__TEXT SHOWN__
Segment Open
The protocol for this review was preregistered with the Open Science Framework. We report one main deviation from the registered protocol: the data synthesis approach was updated from a planned vote-counting method to a narrative synthesis following the SWiM guideline. This change was made post-hoc to adopt a more rigorous and informative synthesis methodology. Consequently, the structuring of the results into a primary and secondary analysis also represents a deviation aimed at improving clarity.

Implications for practice and future research

The results of this review have significant ramifications for both practical application and subsequent research endeavors. For practitioners, this review provides crucial, RCT-based evidence to guide the integration of VR into K-12 language curricula, emphasizing the development of interactive, contextually rich experiences that enhance long-term knowledge retention (Essoe et al., 2022; Ng et al., 2023; Xie et al., 2025). This review highlights the need for more methodologically rigorous randomized controlled trials (RCTs) with low risk of bias, larger samples, and broader geographic coverage. Future work should include head-to-head comparisons of VR design features (e.g., immersion level, interactivity type) and extend evaluation to understudied skills such as speaking and pragmatic competence. Longer-term follow-up is also essential to test the durability of effects and substantiate VR's benefits for retention. Notably, none of the included RCTs measured oral production or speaking skills as a primary outcome. This represents a significant gap in the current high-quality evidence base and should be a priority for future research in this domain.
Segment Closed
__PROBLEM REQUIREMENTS__
Print the VR review passage word for word, everything from "The protocol for" down to "at improving clarity.". Work from the VR review passage alone.

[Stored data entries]
Segment Open
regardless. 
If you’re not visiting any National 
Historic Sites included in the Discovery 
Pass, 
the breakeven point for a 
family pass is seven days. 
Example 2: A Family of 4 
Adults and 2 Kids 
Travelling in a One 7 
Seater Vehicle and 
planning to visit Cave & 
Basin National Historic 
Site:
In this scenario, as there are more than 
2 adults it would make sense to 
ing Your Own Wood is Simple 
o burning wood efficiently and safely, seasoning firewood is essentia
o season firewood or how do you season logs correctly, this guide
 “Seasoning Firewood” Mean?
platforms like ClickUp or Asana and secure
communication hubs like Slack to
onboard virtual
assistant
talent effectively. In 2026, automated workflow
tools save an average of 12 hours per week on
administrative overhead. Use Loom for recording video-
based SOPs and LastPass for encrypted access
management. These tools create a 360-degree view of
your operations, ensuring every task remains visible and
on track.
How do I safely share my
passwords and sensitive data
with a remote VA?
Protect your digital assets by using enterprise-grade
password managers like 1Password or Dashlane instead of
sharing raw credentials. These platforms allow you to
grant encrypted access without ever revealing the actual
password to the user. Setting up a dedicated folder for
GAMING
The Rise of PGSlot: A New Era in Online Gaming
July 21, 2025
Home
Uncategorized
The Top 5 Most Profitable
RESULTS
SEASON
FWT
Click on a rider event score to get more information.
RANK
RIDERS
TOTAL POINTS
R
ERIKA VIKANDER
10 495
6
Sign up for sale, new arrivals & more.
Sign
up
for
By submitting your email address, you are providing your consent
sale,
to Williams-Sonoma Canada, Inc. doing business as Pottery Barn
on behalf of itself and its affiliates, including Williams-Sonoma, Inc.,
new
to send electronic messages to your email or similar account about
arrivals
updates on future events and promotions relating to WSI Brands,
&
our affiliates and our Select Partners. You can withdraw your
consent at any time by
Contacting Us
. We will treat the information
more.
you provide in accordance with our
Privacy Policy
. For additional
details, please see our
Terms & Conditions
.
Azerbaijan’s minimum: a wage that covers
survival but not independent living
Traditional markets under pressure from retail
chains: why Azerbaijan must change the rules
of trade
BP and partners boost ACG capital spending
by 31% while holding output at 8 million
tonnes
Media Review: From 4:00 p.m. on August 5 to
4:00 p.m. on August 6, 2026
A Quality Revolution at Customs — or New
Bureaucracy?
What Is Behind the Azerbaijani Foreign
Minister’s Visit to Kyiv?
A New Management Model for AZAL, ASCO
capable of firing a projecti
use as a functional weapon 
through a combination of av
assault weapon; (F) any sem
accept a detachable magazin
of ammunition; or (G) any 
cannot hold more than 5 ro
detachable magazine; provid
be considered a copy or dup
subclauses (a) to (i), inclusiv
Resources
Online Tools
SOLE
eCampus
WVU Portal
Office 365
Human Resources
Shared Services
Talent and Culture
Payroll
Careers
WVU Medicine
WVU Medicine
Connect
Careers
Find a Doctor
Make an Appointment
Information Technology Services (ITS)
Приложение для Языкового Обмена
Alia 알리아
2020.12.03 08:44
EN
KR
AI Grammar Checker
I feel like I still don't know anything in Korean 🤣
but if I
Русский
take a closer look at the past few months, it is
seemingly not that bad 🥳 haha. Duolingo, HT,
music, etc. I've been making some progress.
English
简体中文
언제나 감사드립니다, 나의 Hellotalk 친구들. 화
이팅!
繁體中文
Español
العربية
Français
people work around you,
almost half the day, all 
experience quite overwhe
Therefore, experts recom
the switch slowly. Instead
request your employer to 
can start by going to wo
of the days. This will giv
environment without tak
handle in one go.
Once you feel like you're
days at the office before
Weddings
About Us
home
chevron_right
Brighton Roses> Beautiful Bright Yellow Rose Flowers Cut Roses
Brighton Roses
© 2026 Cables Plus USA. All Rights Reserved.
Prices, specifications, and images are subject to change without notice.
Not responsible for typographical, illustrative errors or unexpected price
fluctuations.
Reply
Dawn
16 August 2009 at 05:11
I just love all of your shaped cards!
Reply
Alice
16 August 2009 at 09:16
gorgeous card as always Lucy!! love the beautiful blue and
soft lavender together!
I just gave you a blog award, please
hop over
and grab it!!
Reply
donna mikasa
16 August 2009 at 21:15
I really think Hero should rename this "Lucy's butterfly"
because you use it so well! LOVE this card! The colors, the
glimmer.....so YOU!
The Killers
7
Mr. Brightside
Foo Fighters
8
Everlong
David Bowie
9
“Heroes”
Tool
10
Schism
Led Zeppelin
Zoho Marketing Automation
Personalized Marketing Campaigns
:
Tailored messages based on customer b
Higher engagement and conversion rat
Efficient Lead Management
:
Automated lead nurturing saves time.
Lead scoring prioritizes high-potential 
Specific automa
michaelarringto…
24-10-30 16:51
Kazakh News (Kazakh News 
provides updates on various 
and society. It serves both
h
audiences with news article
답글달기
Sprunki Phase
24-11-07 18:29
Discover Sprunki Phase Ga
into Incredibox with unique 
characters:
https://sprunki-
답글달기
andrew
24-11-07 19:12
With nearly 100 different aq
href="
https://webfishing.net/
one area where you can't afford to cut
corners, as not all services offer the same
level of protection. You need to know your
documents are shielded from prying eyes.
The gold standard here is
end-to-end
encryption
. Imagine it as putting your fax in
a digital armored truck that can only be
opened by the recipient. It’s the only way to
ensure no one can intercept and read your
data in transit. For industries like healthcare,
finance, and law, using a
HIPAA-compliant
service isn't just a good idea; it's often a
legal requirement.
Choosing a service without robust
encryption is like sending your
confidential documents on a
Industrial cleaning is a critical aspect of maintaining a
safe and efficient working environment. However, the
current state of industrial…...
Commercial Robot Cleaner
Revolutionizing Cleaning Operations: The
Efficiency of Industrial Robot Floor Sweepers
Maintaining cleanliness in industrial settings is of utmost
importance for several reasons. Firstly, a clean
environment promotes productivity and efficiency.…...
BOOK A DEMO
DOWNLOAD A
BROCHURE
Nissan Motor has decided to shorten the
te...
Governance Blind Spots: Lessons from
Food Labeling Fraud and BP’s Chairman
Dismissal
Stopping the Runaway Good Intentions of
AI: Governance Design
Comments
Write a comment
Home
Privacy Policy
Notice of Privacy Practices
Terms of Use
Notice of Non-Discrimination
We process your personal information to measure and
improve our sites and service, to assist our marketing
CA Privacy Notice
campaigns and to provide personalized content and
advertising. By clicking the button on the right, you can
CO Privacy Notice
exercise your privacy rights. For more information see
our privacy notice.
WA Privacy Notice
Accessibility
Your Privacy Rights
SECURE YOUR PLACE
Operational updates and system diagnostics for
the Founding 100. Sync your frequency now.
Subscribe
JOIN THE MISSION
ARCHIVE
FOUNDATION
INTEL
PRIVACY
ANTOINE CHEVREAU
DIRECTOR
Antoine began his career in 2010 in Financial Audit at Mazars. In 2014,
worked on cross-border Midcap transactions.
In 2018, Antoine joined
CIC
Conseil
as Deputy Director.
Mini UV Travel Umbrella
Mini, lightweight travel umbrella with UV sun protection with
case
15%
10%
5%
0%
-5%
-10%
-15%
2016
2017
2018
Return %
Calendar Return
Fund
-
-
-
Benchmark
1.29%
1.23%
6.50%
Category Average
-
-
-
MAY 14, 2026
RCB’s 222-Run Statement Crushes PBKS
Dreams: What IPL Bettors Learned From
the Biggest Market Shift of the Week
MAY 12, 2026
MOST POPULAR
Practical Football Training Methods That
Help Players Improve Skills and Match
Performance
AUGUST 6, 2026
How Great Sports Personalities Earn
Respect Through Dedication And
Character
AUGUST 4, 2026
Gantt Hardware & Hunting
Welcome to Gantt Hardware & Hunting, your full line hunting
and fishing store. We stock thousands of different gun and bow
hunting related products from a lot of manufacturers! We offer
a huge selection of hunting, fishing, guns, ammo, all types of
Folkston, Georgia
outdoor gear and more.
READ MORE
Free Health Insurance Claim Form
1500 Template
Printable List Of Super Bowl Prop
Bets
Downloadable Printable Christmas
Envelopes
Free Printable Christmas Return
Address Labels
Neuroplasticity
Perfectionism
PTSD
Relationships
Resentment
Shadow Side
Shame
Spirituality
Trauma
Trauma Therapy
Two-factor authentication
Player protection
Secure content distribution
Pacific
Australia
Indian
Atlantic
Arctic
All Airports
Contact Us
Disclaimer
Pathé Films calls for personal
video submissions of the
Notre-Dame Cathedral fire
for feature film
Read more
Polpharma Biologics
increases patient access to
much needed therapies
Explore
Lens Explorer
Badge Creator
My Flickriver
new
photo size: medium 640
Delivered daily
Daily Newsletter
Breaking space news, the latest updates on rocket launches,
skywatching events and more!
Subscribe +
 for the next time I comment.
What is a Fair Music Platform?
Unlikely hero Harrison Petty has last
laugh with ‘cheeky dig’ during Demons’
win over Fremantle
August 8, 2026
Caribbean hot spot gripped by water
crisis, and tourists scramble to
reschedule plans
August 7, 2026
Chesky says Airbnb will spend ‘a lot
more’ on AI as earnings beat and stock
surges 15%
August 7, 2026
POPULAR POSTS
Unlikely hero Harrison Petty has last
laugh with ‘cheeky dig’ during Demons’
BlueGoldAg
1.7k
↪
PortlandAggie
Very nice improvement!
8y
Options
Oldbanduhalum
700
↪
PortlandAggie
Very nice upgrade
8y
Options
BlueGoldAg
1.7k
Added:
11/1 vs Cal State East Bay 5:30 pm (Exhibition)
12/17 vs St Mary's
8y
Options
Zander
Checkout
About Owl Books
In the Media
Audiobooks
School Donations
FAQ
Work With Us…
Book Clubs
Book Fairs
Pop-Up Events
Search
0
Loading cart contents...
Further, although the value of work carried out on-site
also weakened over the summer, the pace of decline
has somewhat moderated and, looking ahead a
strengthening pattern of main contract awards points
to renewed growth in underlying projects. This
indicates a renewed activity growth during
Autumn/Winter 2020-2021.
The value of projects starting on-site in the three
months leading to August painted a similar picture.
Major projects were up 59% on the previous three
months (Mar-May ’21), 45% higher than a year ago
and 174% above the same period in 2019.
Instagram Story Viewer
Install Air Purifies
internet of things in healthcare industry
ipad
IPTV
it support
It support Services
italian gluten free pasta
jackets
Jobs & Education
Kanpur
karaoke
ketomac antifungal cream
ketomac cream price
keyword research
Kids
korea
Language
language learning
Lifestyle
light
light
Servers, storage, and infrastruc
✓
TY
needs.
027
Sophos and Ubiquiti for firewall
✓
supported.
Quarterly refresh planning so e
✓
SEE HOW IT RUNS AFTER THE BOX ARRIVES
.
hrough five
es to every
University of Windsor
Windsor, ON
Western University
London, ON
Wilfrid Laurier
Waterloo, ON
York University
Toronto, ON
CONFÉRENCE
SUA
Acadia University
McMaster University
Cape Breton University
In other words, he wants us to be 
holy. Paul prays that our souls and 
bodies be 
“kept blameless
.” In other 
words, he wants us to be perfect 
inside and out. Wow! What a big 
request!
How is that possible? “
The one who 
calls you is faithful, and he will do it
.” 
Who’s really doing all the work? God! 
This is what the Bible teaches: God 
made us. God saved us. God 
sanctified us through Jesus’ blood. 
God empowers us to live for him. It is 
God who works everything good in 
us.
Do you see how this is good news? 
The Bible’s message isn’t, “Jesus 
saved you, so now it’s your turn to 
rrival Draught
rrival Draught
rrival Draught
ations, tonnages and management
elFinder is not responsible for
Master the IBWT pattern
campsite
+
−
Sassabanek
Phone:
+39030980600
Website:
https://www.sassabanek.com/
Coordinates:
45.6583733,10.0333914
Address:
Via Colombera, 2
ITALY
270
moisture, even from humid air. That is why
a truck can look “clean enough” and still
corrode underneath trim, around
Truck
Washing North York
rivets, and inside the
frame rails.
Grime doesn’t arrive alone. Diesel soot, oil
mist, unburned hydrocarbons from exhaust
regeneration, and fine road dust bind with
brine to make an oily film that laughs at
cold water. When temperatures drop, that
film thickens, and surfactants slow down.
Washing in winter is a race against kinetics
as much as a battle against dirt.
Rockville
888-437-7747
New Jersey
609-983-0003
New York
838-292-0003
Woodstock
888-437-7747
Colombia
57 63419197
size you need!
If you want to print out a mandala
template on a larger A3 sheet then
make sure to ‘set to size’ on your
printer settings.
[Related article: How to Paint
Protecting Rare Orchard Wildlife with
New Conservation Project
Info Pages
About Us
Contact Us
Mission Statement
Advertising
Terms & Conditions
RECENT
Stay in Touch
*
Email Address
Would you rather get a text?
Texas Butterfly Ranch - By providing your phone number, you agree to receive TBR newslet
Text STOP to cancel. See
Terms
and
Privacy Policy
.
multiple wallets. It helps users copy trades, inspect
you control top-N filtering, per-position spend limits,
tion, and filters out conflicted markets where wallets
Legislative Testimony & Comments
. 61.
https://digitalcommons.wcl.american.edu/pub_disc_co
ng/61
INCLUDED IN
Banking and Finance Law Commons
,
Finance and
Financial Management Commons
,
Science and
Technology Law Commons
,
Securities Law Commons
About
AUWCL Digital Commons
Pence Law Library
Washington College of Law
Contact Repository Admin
Segment Closed
__FINISHED EXERCISE__
The protocol for this review was preregistered with the Open Science Framework. We report one main deviation from the registered protocol: the data synthesis approach was updated from a planned vote-counting method to a narrative synthesis following the SWiM guideline. This change was made post-hoc to adopt a more rigorous and informative synthesis methodology. Consequently, the structuring of the results into a primary and secondary analysis also represents a deviation aimed at improving clarity.